Un jour, une œuvre : Pourtraict de la ville de Sainct Denis en France (François de Belleforest)

Sauriez-vous reconnaître la ville d’aujourd’hui dans cette représentation, la plus ancienne de Saint-Denis ?

Nous sommes en 1575, François de Belleforest (1530-1583), tour à tour historiographe du roi, poète et traducteur, livre alors un ouvrage reprenant et augmentant La cosmographie universelle de tout le monde de Sébastien Münster, parue quelques années plus tôt : de nombreuses places fortes de son temps y sont présentées, comme Londres, Rome, Jérusalem, le Caire, Mexico, etc., avec, pour chacune, une notice l’accompagnant. Dans le cas de Saint-Denis, l’auteur explique avoir eu l’aide de moines de l’abbaye, notamment celui en charge de la conservation des chartes (titres de propriété, de ventes, de privilèges octroyés). Il décrit une ville au lendemain des guerres de Religion, avec leurs impacts sur la population et le bâti dionysiens. Il complète par une description et une gravure de l’église abbatiale, soulignant sa fonction de nécropole royale.

On découvre une ville entourée de remparts, doublés par des fossés en eau, que cinq portes avec ponts levis permettent de traverser : le système défensif autorisé par le roi Charles V pour protéger la ville contre les Anglais, pendant la Guerre de Cent Ans. La muraille, dont la lente et coûteuse construction est décidée en 1356, persiste dans le paysage et marque une limite urbaine jusqu’au début du XIXe siècle. La porte au Sud sera facilement localisée par les Dionysiens d’aujourd’hui, il s’agit de la porte de Paris. On repère encore quelques éléments de voirie, toujours présents à ce jour : les équivalents des actuelles rues de la République, de la Boulangerie, place de la Résistance ou encore la partie Sud de la rue Gabriel Péri. L’empreinte du rempart, quant à lui, se lit à travers les larges boulevards Marcel Sembat, Jules Guesde, Carnot et Félix Faure.

Le tissu urbain est particulièrement dense dans l’hyper-centre. Ce secteur correspond au bourg du début du Moyen Age. Il était entouré d’un premier rempart de bois dont seules deux portes et la forme arrondie de certaines voies suggèrent encore l’existence.

Au-delà, les parcelles sont loties le long des voies, avec parfois de vastes jardins et lieux de cultures en fond de parcelle. Un marécage occupe encore la partie sud-est. Deux cours d’eau traversent la partie Est, le Croult et le rû de Montfort, approvisionnant les fossés défensifs et permettant le développement d’une activité artisanale intra-muros telle que le travail des peaux ou la teinturerie.
Les archives municipales de Saint-Denis conservent également un exemplaire de ce document. Celui des collections du musée a la particularité d’avoir été colorié. Cette mise en couleurs est sans doute ancienne, elle pointe des éléments monumentaux de la ville, notamment les églises, l’abbaye et la basilique. Cet édifice se distingue des toits de tuiles de l’habitat environnant par son revêtement bleuté, évoquant sa couverture de plomb.
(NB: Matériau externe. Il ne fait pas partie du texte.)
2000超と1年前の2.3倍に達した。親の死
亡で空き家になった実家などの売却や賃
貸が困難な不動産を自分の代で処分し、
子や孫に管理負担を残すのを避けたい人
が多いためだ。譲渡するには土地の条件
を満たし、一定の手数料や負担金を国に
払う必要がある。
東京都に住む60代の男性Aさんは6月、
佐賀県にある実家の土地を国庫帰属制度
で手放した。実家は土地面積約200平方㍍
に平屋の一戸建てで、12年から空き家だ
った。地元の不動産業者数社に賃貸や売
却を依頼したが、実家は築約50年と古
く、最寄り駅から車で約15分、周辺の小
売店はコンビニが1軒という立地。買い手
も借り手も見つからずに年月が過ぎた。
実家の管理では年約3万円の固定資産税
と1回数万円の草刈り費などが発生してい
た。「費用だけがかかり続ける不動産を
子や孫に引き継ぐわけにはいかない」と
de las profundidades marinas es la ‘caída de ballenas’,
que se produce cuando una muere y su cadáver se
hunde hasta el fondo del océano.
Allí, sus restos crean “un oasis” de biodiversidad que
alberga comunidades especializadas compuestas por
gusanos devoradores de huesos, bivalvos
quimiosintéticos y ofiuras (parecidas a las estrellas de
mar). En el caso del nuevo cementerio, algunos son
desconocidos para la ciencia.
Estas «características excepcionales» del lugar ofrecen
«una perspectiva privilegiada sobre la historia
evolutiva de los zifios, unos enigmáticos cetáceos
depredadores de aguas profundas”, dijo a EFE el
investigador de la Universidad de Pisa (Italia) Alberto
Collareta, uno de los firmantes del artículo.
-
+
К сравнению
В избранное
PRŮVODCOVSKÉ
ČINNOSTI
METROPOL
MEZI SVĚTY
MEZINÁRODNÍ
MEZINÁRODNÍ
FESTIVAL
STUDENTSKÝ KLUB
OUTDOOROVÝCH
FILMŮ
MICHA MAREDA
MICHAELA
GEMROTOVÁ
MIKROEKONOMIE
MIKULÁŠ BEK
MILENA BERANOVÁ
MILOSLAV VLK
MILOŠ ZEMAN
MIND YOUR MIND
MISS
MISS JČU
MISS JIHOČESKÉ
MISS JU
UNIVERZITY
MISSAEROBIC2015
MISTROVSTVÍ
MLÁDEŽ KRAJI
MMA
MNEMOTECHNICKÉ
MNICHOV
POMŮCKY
Ce « pourtraict de la ville » est un précieux élément documentaire, notamment pour les archéologues de l’Unité d’archéologie de la ville quand ils préparent leurs chantiers. Il trouve sa traduction en maquette, au sein de la première salle d’archéologie du musée. Réalisée au 1/ 1000ème par Michel Vallat, elle a nécessité de « relever » la vue en perspective donnée par le plan, en s’appuyant sur des plans cadastraux anciens. Cette mise en forme est le fruit du travail de deux architectes, Pascal Hersän et Serge Klibaner.